Why views aren’t everything: The danger of scale metrics in B2B content marketing
How an obsessive quest for views can actually lead your team down the wrong pathI’ll admit it: Getting a lot of views to content feels really good.
It’s a signal that your strategy is working. It’s a sign that people in your audience want to consume your content and find it really important.
Actually, in B2B content marketing it might not be any of those things. It just feels like it is, and that is dangerous.
Here’s why:
- In B2B, you’re typically looking for a very specific buyer.
- There are always a finite number of those buyers.

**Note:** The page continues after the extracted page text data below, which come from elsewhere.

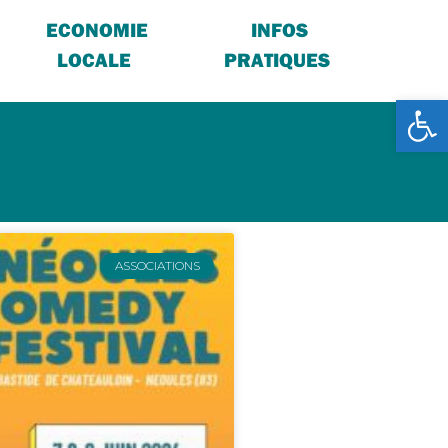
ECONOMIE
INFOS
LOCALE
PRATIQUES
Ouv
ASSOCIATIONS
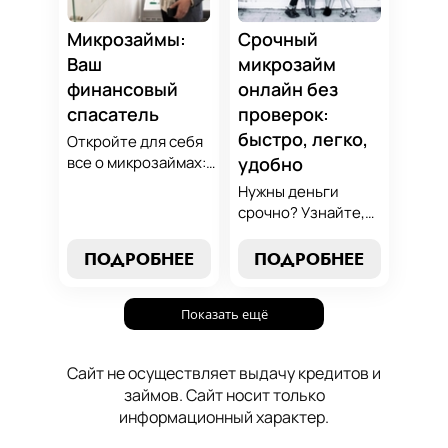
осознанный выбор,
который
Микрозаймы:
Срочный
поддержит вашу
Ваш
микрозайм
финансовую
финансовый
онлайн без
стабильность.
спасатель
проверок:
быстро, легко,
Откройте для себя
все о микрозаймах:
удобно
от выбора лучших
Нужны деньги
условий до
срочно? Узнайте,
эффективных
как получить
стратегий
срочный
ПОДРОБНЕЕ
ПОДРОБНЕЕ
погашения. Наше
микрозайм онлайн
руководство станет
без проверок и
вашим надежным
Показать ещё
длительного
помощником в мире
ожидания. Решение
микрокредитования.
ваших финансовых
Сайт не осуществляет выдачу кредитов и
проблем здесь и
займов. Сайт носит только
сейчас.
информационный характер.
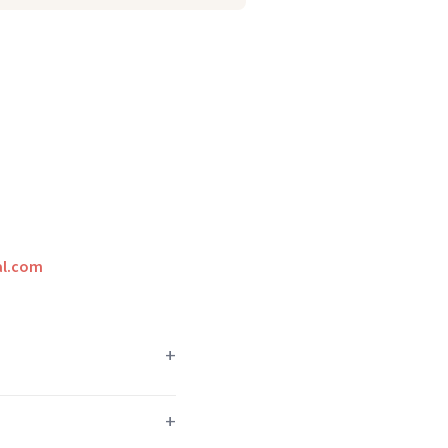
l.com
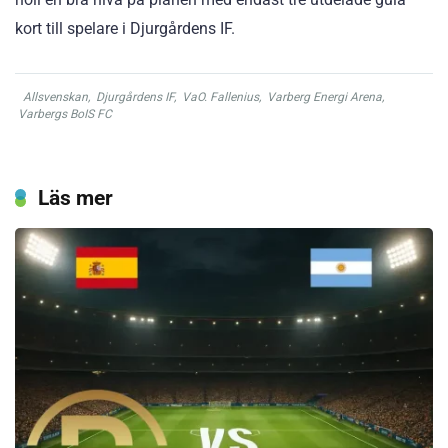
kort till spelare i Djurgårdens IF.
Allsvenskan
,
Djurgårdens IF
,
VaO. Fallenius
,
Varberg Energi Arena
,
Varbergs BoIS FC
Läs mer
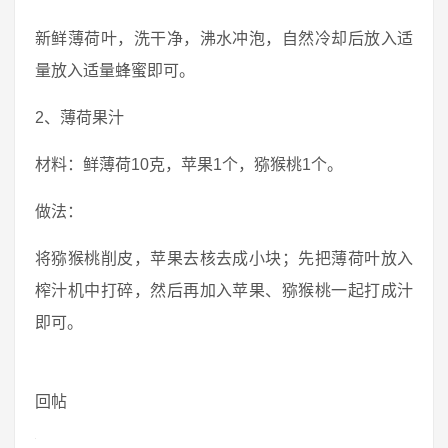
新鲜薄荷叶，洗干净，沸水冲泡，自然冷却后放入适
量放入适量蜂蜜即可。
2、薄荷果汁
材料：鲜薄荷10克，苹果1个，猕猴桃1个。
做法：
将猕猴桃削皮，苹果去核去成小块；先把薄荷叶放入
榨汁机中打碎，然后再加入苹果、猕猴桃一起打成汁
即可。
回帖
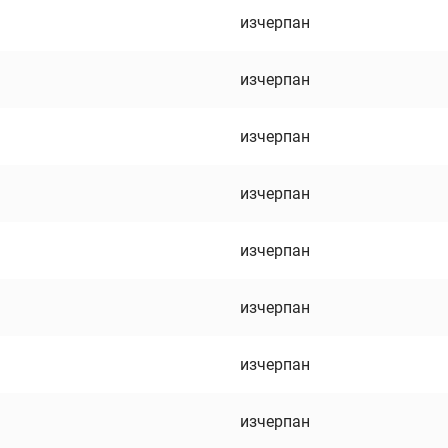
изчерпан
изчерпан
изчерпан
изчерпан
изчерпан
изчерпан
изчерпан
изчерпан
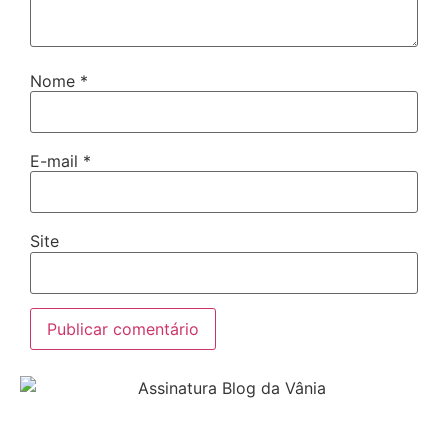
Nome
*
E-mail
*
Site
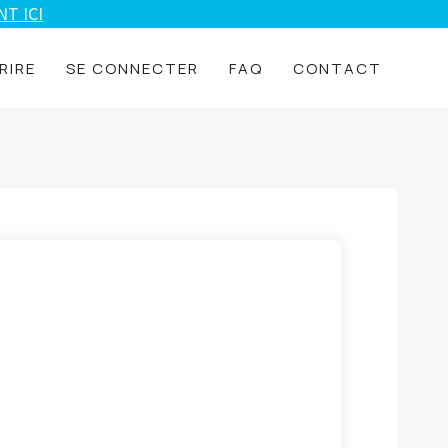
T ICI
RIRE
SE CONNECTER
FAQ
CONTACT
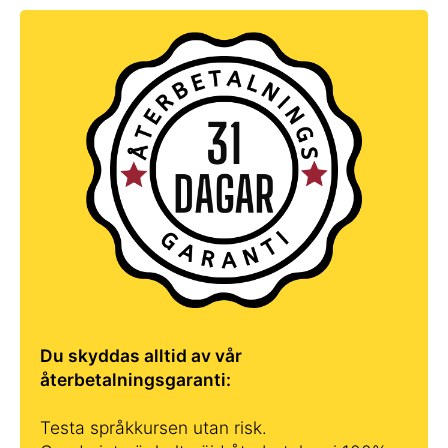
Du skyddas alltid av vår
återbetalningsgaranti:
Testa språkkursen utan risk.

- Getting five of those buyers to consume a piece of your content is better than 500,000 people who will never buy it.
It’s hard to get those buyers to pay attention.
- They’re in demand, with lots of companies like yours competing for their attention.

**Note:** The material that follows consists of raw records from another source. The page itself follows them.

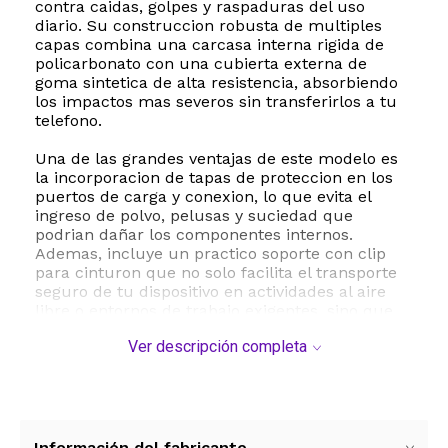
contra caidas, golpes y raspaduras del uso
diario. Su construccion robusta de multiples
capas combina una carcasa interna rigida de
policarbonato con una cubierta externa de
goma sintetica de alta resistencia, absorbiendo
los impactos mas severos sin transferirlos a tu
telefono.
Una de las grandes ventajas de este modelo es
la incorporacion de tapas de proteccion en los
puertos de carga y conexion, lo que evita el
ingreso de polvo, pelusas y suciedad que
podrian dañar los componentes internos.
Ademas, incluye un practico soporte con clip
para cinturon que no solo facilita el transporte
seguro de tu dispositivo en actividades al aire
libre o entornos de trabajo exigentes, sino que
tambien funciona como un soporte de apoyo
Ver descripción completa
para disfrutar de contenido multimedia en
formato manos libres.
Con un diseño pensado para la maxima
durabilidad y un agarre firme que evita
deslizamientos accidentales, esta funda es la
Información del fabricante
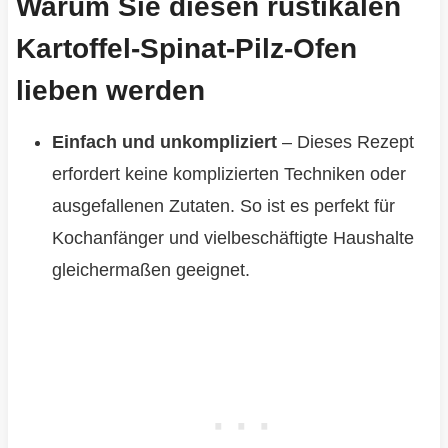
Warum Sie diesen rustikalen
Kartoffel-Spinat-Pilz-Ofen
lieben werden
Einfach und unkompliziert
– Dieses Rezept
erfordert keine komplizierten Techniken oder
ausgefallenen Zutaten. So ist es perfekt für
Kochanfänger und vielbeschäftigte Haushalte
gleichermaßen geeignet.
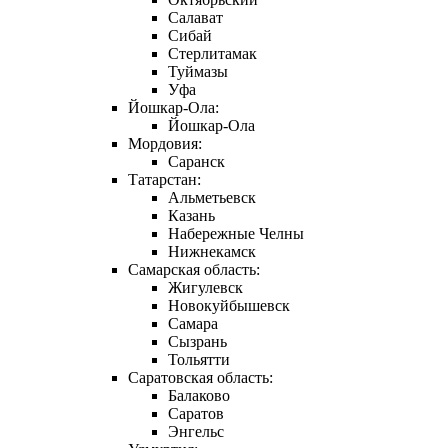
Салават
Сибай
Стерлитамак
Туймазы
Уфа
Йошкар-Ола:
Йошкар-Ола
Мордовия:
Саранск
Татарстан:
Альметьевск
Казань
Набережные Челны
Нижнекамск
Самарская область:
Жигулевск
Новокуйбышевск
Самара
Сызрань
Тольятти
Саратовская область:
Балаково
Саратов
Энгельс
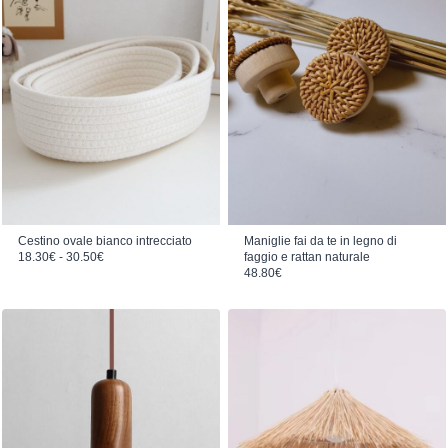
Cestino ovale bianco intrecciato
Maniglie fai da te in legno di
Fascia di prezzo: da 18.30€ a 30.50€
18.30
€
-
30.50
€
faggio e rattan naturale
48.80
€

- They’re discerning about what they consume.
- They reserve their attention for the highest value content that matters to them
Now, imagine you create 3 pieces of content.
- Piece #1, about a niche buying issue in the space, gets 1,000 views.

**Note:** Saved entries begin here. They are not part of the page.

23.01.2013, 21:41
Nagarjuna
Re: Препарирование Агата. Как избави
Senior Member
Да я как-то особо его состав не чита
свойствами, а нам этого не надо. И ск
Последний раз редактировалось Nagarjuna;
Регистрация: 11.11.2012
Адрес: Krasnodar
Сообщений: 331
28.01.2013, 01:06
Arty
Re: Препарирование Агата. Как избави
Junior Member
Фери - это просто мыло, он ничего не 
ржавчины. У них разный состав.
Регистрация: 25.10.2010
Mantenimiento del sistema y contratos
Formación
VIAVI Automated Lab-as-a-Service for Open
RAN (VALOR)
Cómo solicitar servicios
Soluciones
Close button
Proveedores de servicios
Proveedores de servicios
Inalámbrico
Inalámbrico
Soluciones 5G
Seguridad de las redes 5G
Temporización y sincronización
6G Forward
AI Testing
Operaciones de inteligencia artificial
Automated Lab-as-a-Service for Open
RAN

- Piece #2, about a trend in your space, gets 2,500 views.
- Piece #3, a nostalgic post about how business in your space used to be done, gets 5,000 views.
Here’s where the most danger is. Your team, seeing the results (“5x performance growth on piece #3!”), goes to the most logical next steps based on being trained on scale metrics, not having the data to understand who the views are coming from, and wanting badly to succeed:
They decide to dial up the nostalgic content, which none of your buyers today care about, and doesn’t add value to the buyer’s decision process.
As it turns out, piece #1 was actually consumed by the most target buyers. And piece #3 was consumed by the least.
This is an extreme example, but it underscores the issue of relying only on scale metrics to determine the success of your content.
So, how do you build an organization that doesn’t fall into this trap? Ideally, you would have more sophisticated systems of measuring quality of audience. But if you don’t, here are four relatively easy safeguards you should employ anyway:
- Create conversion assets and pathways and promote them on every piece (make sure the assets are content oriented specifically to your target audience, and not sales asks). Alongside views reporting, measure conversion rate on individual pages to determine quality of audience and celebrate those metrics with your team. This will round out your performance metrics and prompt a more thoughtful content refinement process.
- Don’t only rely only on your own views information as a proxy for what your audience cares about. Build a system of generating data from your target audience in all the areas that hang out online and off. Watch closely the topics that animate them, listen to their questions, and internalize their pain points.
- Have a strong content strategy in place that originally included an audience study, and don’t deviate from that strategy.
- Stay close with the sales team, and ask them about what content they’re using to get meetings and secure deals. Ask them if clients bring up content in sales meetings. Let the sales team contribute by sharing client feedback and pain points. Make sure everyone on your content team respects and has a relationship with the sales team.
While earning audience attention is a prerequisite to earning a prospect’s trust and their business, not all audience attention is created equal. Look beyond pageviews to get the best sense of what is resonating – and where your content focus should go from there.